An exact copy of every record, without the pictures, is what should come back.

▸ Data in this exercise
________

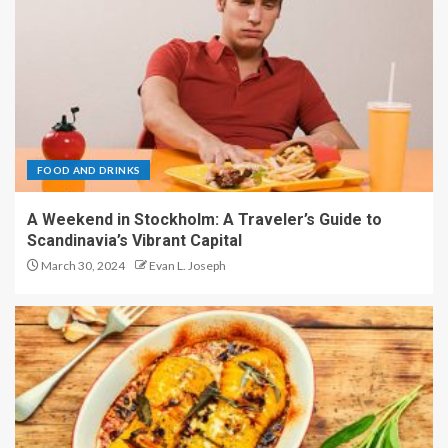
FOOD AND DRINKS
A Weekend in Stockholm: A Traveler’s Guide to
Scandinavia’s Vibrant Capital
March 30, 2024
Evan L. Joseph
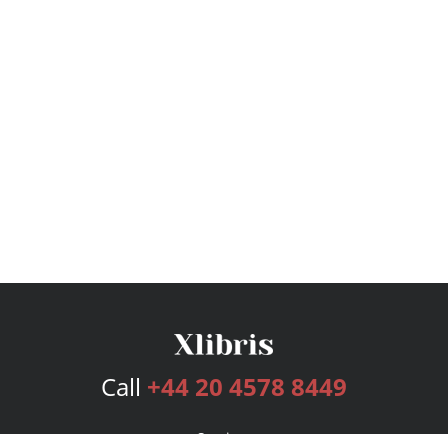
Call
+44 20 4578 8449
Services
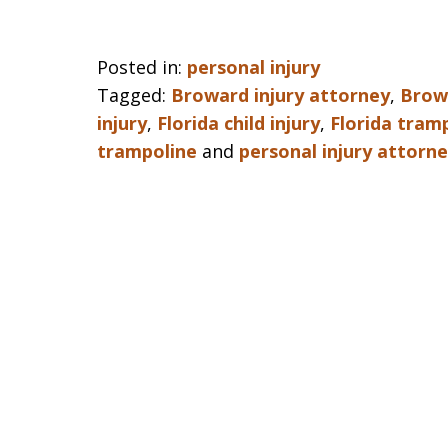
Posted in:
personal injury
Tagged:
Broward injury attorney
,
Browa
injury
,
Florida child injury
,
Florida tramp
trampoline
and
personal injury attorn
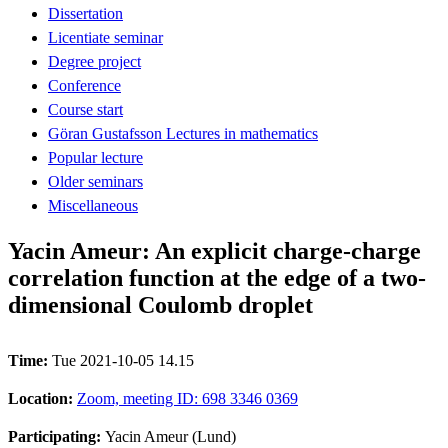
Dissertation
Licentiate seminar
Degree project
Conference
Course start
Göran Gustafsson Lectures in mathematics
Popular lecture
Older seminars
Miscellaneous
Yacin Ameur: An explicit charge-charge
correlation function at the edge of a two-
dimensional Coulomb droplet
Time:
Tue 2021-10-05 14.15
Location:
Zoom, meeting ID: 698 3346 0369
Participating:
Yacin Ameur (Lund)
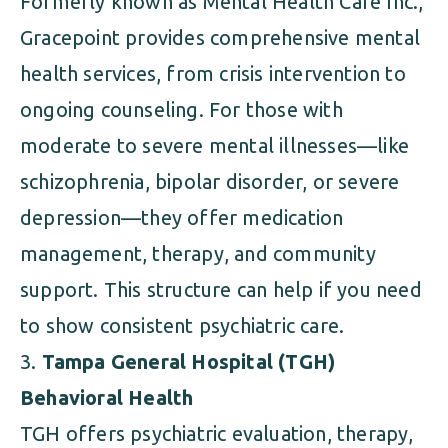
Formerly known as Mental Health Care Inc.,
Gracepoint provides comprehensive mental
health services, from crisis intervention to
ongoing counseling. For those with
moderate to severe mental illnesses—like
schizophrenia, bipolar disorder, or severe
depression—they offer medication
management, therapy, and community
support. This structure can help if you need
to show consistent psychiatric care.
Tampa General Hospital (TGH)
Behavioral Health
TGH offers psychiatric evaluation, therapy,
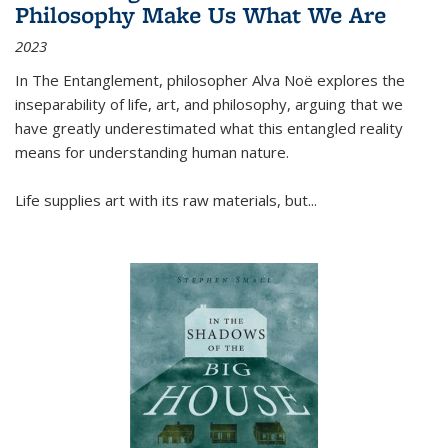
Philosophy Make Us What We Are
2023
In
The Entanglement
, philosopher Alva Noë explores the
inseparability of life, art, and philosophy, arguing that we
have greatly underestimated what this entangled reality
means for understanding human nature.
Life supplies art with its raw materials, but
...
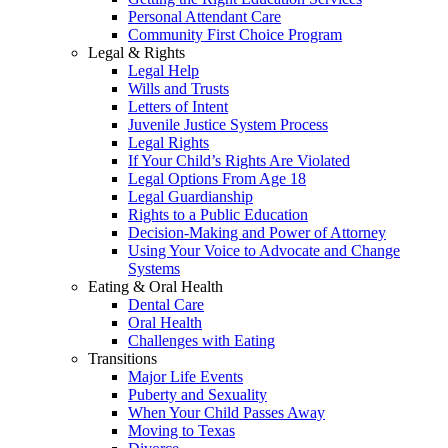
Personal Attendant Care
Community First Choice Program
Legal & Rights
Legal Help
Wills and Trusts
Letters of Intent
Juvenile Justice System Process
Legal Rights
If Your Child’s Rights Are Violated
Legal Options From Age 18
Legal Guardianship
Rights to a Public Education
Decision-Making and Power of Attorney
Using Your Voice to Advocate and Change
Systems
Eating & Oral Health
Dental Care
Oral Health
Challenges with Eating
Transitions
Major Life Events
Puberty and Sexuality
When Your Child Passes Away
Moving to Texas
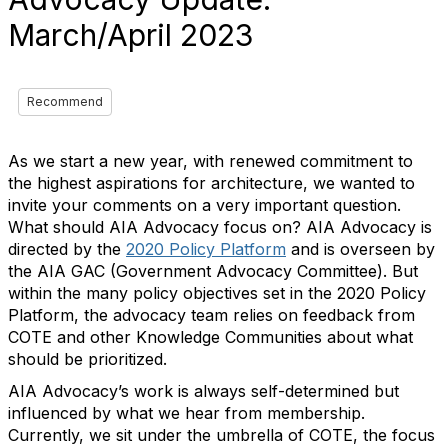
March/April 2023
Recommend
As we start a new year, with renewed commitment to
the highest aspirations for architecture, we wanted to
invite your comments on a very important question.
What should AIA Advocacy focus on? AIA Advocacy is
directed by the
2020 Policy Platform
and is overseen by
the AIA GAC (Government Advocacy Committee). But
within the many policy objectives set in the 2020 Policy
Platform, the advocacy team relies on feedback from
COTE and other Knowledge Communities about what
should be prioritized.
AIA Advocacy’s work is always self-determined but
influenced by what we hear from
membership
.
Currently, we sit under the umbrella of COTE, the focus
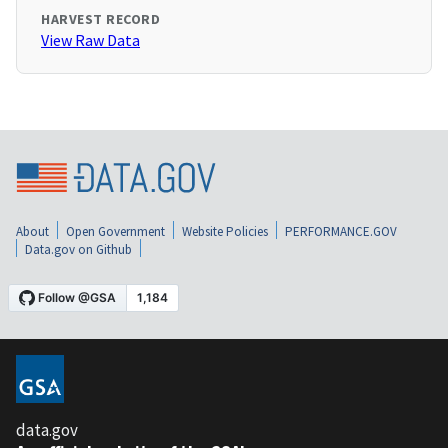
HARVEST RECORD
View Raw Data
About
Open Government
Website Policies
PERFORMANCE.GOV
Data.gov on Github
data.gov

________

▸ Reply to the task
FOOD AND DRINKS
A Weekend in Stockholm: A Traveler’s Guide to
Scandinavia’s Vibrant Capital
March 30, 2024
Evan L. Joseph
Call
+44 20 4578 8449
Services
Posted in:
personal injury
Tagged:
Broward injury attorney
,
Browa
injury
,
Florida child injury
,
Florida tramp
trampoline
and
personal injury attorn
Dissertation
Licentiate seminar
Degree project
Conference
Course start
Göran Gustafsson Lectures in mathematics
Popular lecture
Older seminars
Miscellaneous
Yacin Ameur: An explicit charge-charge
correlation function at the edge of a two-
dimensional Coulomb droplet
Time:
Tue 2021-10-05 14.15
Location:
Zoom, meeting ID: 698 3346 0369
Participating:
Yacin Ameur (Lund)
Formerly known as Mental Health Care Inc.,
Gracepoint provides comprehensive mental
health services, from crisis intervention to
ongoing counseling. For those with
moderate to severe mental illnesses—like
schizophrenia, bipolar disorder, or severe
depression—they offer medication
management, therapy, and community
support. This structure can help if you need
to show consistent psychiatric care.
Tampa General Hospital (TGH)
Behavioral Health
TGH offers psychiatric evaluation, therapy,
Philosophy Make Us What We Are
2023
In
The Entanglement
, philosopher Alva Noë explores the
inseparability of life, art, and philosophy, arguing that we
have greatly underestimated what this entangled reality
means for understanding human nature.
Life supplies art with its raw materials, but
...
Personal Attendant Care
Community First Choice Program
Legal & Rights
Legal Help
Wills and Trusts
Letters of Intent
Juvenile Justice System Process
Legal Rights
If Your Child’s Rights Are Violated
Legal Options From Age 18
Legal Guardianship
Rights to a Public Education
Decision-Making and Power of Attorney
Using Your Voice to Advocate and Change
Systems
Eating & Oral Health
Dental Care
Oral Health
Challenges with Eating
Transitions
Major Life Events
Puberty and Sexuality
When Your Child Passes Away
Moving to Texas
March/April 2023
Recommend
As we start a new year, with renewed commitment to
the highest aspirations for architecture, we wanted to
invite your comments on a very important question.
What should AIA Advocacy focus on? AIA Advocacy is
directed by the
2020 Policy Platform
and is overseen by
the AIA GAC (Government Advocacy Committee). But
within the many policy objectives set in the 2020 Policy
Platform, the advocacy team relies on feedback from
COTE and other Knowledge Communities about what
should be prioritized.
AIA Advocacy’s work is always self-determined but
influenced by what we hear from
membership
.
Currently, we sit under the umbrella of COTE, the focus
HARVEST RECORD
View Raw Data
About
Open Government
Website Policies
PERFORMANCE.GOV
Data.gov on Github
data.gov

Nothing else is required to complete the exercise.